Task details => The lines to reproduce run from the first one below to the line containing "- How is the District Summary affected?", both included. Reproduce them exactly and nothing else.

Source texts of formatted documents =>
+++++

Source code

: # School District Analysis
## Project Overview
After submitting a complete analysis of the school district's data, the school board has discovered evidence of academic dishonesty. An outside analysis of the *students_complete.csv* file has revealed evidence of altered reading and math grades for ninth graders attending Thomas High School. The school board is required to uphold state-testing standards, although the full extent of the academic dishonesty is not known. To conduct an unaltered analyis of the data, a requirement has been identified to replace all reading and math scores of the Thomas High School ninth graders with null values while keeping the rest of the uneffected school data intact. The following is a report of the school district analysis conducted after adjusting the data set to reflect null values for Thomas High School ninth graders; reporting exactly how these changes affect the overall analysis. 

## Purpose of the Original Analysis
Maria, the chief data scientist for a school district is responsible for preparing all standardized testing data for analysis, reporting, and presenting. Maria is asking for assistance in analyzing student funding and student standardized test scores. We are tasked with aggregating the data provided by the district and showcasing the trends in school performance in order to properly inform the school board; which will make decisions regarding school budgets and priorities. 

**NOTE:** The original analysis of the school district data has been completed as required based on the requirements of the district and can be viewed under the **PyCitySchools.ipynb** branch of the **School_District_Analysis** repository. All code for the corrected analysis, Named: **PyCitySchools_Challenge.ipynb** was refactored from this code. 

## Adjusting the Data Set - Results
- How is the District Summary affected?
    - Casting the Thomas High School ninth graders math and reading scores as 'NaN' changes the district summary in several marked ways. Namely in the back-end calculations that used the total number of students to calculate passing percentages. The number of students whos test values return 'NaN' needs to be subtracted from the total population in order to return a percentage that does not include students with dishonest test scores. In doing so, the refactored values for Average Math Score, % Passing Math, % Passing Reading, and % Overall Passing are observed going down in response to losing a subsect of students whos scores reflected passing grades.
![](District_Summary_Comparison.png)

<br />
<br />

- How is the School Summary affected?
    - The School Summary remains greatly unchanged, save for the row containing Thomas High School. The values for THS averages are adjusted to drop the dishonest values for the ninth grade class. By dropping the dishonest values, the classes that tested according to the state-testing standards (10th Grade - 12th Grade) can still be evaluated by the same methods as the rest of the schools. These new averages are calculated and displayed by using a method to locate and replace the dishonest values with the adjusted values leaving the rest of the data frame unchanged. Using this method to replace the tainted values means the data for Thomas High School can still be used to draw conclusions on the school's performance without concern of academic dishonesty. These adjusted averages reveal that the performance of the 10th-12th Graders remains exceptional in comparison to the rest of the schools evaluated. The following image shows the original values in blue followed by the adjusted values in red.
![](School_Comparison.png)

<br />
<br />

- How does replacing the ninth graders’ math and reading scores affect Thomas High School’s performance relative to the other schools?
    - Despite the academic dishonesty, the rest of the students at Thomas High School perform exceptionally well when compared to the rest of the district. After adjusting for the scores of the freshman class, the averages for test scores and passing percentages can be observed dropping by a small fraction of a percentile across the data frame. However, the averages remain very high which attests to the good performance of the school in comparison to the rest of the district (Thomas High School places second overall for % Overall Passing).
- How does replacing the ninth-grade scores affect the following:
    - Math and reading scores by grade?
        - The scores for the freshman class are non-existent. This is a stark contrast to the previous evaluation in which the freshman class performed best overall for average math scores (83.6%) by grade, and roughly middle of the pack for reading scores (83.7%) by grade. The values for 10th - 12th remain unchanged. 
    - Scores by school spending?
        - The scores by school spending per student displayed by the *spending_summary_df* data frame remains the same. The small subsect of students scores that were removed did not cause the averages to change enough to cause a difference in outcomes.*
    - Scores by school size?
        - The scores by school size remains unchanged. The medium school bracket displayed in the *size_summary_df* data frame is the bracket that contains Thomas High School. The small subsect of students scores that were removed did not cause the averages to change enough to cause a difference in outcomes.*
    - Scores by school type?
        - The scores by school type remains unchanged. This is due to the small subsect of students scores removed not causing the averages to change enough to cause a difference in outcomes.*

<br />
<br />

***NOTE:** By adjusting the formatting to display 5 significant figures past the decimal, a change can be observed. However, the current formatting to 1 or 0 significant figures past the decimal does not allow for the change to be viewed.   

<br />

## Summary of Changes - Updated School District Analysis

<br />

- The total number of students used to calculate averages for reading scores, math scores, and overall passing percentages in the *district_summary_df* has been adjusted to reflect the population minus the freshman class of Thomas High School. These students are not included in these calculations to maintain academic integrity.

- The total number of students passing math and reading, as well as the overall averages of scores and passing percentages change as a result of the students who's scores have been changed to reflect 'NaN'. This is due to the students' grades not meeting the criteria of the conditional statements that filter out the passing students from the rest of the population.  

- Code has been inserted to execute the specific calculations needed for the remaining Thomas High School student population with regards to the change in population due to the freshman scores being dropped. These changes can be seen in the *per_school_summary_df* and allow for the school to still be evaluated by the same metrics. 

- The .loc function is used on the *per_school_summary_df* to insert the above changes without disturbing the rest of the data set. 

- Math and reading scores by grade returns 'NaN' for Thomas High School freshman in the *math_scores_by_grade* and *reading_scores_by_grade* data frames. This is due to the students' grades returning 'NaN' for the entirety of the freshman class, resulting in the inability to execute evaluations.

+++++

Solved exercise =>
Source code

: # School District Analysis
## Project Overview
After submitting a complete analysis of the school district's data, the school board has discovered evidence of academic dishonesty. An outside analysis of the *students_complete.csv* file has revealed evidence of altered reading and math grades for ninth graders attending Thomas High School. The school board is required to uphold state-testing standards, although the full extent of the academic dishonesty is not known. To conduct an unaltered analyis of the data, a requirement has been identified to replace all reading and math scores of the Thomas High School ninth graders with null values while keeping the rest of the uneffected school data intact. The following is a report of the school district analysis conducted after adjusting the data set to reflect null values for Thomas High School ninth graders; reporting exactly how these changes affect the overall analysis. 

## Purpose of the Original Analysis
Maria, the chief data scientist for a school district is responsible for preparing all standardized testing data for analysis, reporting, and presenting. Maria is asking for assistance in analyzing student funding and student standardized test scores. We are tasked with aggregating the data provided by the district and showcasing the trends in school performance in order to properly inform the school board; which will make decisions regarding school budgets and priorities. 

**NOTE:** The original analysis of the school district data has been completed as required based on the requirements of the district and can be viewed under the **PyCitySchools.ipynb** branch of the **School_District_Analysis** repository. All code for the corrected analysis, Named: **PyCitySchools_Challenge.ipynb** was refactored from this code. 

## Adjusting the Data Set - Results
- How is the District Summary affected?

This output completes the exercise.